Times have changed over the last 30 years, enrolment in higher education has more than doubled and over 40 percent of our population now has some form of higher education. Getting a degree is still a must to be considered for most higher value graduate jobs, but the degree on its own is no longer the core differentiator for top recruiters.

At Acadiate we engage a wide array of on-campus recruiters for top Fortune 1000 employers who are tasked with identifying and attracting young talent to their companies. Some companies we talk to have a team of 10-20 dedicated in-house recruiters because their intake is so great, measured in the thousands across North America and receiving 30-50,000 resumes/job applications from graduates every year.

As we interview and organize focus groups to find out how these professional recruiters are screening through candidates in such high volumes, we are gaining deep insights. It is interesting how much the industry still relies on a very simplistic document of the resume to make first level decisions that eliminate 80-90% of candidates, whether they are a recent graduate or not. This is interesting because there is a recognition of the necessity of the resume to quickly communicate certain basic facts about an individual, but at the same time most recruiters recognize it can be a very misleading and incomplete view of a candidate. Increasingly, recruiters are using more sophisticated and indirect methods for screening and evaluating candidates looking for personal attributes that separate them from the pack and demonstrates passion, commitment and drive.

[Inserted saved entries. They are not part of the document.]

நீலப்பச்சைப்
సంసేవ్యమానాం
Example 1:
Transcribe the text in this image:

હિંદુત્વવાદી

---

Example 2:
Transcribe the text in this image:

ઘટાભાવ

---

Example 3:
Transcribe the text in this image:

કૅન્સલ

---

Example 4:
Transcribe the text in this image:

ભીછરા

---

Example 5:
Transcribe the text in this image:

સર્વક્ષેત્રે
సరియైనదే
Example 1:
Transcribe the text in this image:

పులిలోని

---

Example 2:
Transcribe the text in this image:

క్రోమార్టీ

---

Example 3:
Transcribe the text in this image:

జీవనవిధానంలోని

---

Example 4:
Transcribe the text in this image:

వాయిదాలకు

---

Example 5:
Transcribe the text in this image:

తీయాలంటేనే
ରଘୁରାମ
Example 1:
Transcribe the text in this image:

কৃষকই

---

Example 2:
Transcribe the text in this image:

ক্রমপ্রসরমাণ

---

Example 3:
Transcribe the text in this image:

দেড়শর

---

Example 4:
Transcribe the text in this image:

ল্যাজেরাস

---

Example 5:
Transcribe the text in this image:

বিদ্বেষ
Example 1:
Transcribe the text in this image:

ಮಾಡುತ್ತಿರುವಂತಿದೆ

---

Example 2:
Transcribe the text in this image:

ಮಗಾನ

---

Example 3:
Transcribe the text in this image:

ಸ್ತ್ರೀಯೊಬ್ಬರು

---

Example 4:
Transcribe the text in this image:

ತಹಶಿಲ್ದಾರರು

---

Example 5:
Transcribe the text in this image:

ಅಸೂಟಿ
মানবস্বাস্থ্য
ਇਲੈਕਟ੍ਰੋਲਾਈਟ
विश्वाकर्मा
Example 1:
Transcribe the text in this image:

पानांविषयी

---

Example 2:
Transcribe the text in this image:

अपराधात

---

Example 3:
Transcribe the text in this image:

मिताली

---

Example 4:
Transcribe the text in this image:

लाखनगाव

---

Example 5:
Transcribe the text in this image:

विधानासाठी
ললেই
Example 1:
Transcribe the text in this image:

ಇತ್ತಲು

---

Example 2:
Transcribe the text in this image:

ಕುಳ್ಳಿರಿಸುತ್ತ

It is our mission at Acadiate to demystify how professional on-campus recruiters approach hiring today and relay those findings to students and new graduates so that they can become better prepared for successfully achieving their career goals. This transition zone from academic life into professional life, is still a mystery to most students and the existing resources and approaches within higher education institutions are falling short. Talking to experts from Academia, they attribute this lack of proper preparation of students into professional life is a legacy view that higher education’s purpose is to teach complex learning and knowledge and not improve employability. That successful complex learning curriculum and pedagogy should in most cases lead to the development of highly capable individuals, who if motivated should find professional success. Unfortunately, this is leaving the successful transition of graduates into professional life to chance and unnecessary friction.

Academia is waking up to the demands from students for more resources and guidance to better transition into professional life. This is where Acadiate positions itself as a resource made available at the program level to help University programs better target career preparation systematically within their curriculum, but also to more relevantly tie their studies with specific employers and career fields that enable real and meaningful outcomes.

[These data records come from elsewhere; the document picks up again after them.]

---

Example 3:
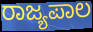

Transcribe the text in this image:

ರಾಜ್ಯಪಾಲ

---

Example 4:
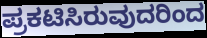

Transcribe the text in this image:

ಪ್ರಕಟಿಸಿರುವುದರಿಂದ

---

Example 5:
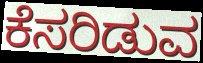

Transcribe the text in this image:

ಕೆಸರಿಡುವ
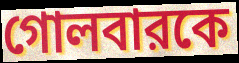
গোলবারকে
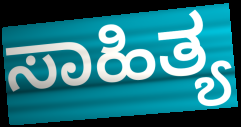
ಸಾಹಿತ್ಯ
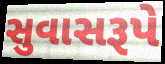
સુવાસરૂપે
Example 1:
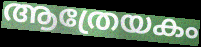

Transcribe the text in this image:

ആത്രേയകം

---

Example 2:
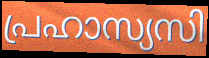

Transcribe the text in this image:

പ്രഹാസ്യസി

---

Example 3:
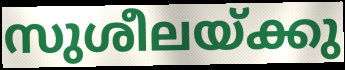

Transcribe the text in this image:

സുശീലയ്ക്കു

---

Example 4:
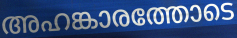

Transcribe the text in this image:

അഹങ്കാരത്തോടെ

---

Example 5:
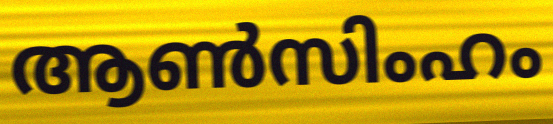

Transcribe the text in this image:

ആൺസിംഹം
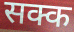
सक्क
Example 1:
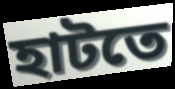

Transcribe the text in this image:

হাটতে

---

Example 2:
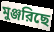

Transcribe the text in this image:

মুঞ্জরিছে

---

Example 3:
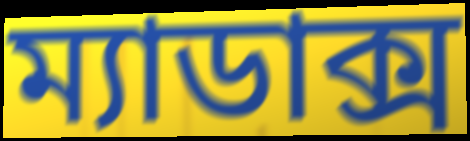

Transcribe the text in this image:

ম্যাডাক্স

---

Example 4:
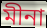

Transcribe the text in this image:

মীনা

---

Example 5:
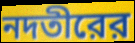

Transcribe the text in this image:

নদতীরের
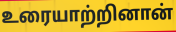
உரையாற்றினான்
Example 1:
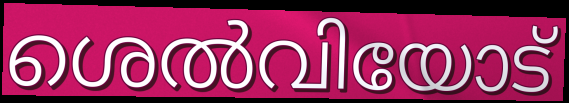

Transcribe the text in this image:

ശെൽവിയോട്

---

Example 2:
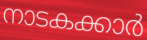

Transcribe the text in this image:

നാടകക്കാർ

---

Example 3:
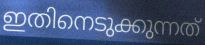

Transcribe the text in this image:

ഇതിനെടുക്കുന്നത്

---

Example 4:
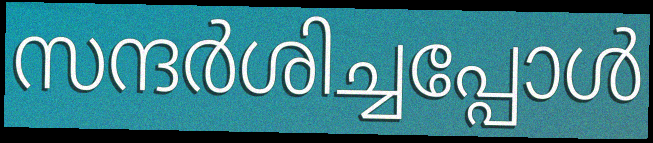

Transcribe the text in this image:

സന്ദർശിച്ചപ്പോൾ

Within a number of the University programs we support we often can get 30-50% of a graduating class to participate in a specific employer’s job application(s) workshop with only a few days notice. For example at the University of Toronto, we have been used as a resource to help guide students applying to highly relevant employers or careers related to their studies with top employers like IBM, RBC, or Deloitte.  With a focus on greater preparation and access, we’ve had highly positive feedback from employers with several telling us these students are the “best group of job applications from graduates they have ever seen”.

Acadiate’s unique role between industry and academia, well positions us to gain deep insight and knowledge into how employers are screening and hiring new graduates, but also concurrently see how graduates are preparing themselves or lack of. There is a clear gap of understanding and preparation by large groups of students, leading to a massive problem of labour force misallocation, but also unrealized opportunity for many of our youth. All easily prevented and correctable.

This is not about receiving special treatment or privilege, this is about increasing your awareness of your own talents and knowing how you can better communicate that talent to an employer in a form they can understand and make actionable decisions on.  It is from this premise that we have observed most new graduates have many misconceptions about graduate job search that Acadiate is systematically addressing within its community of University programs and individual users so they can find their own competitive edge.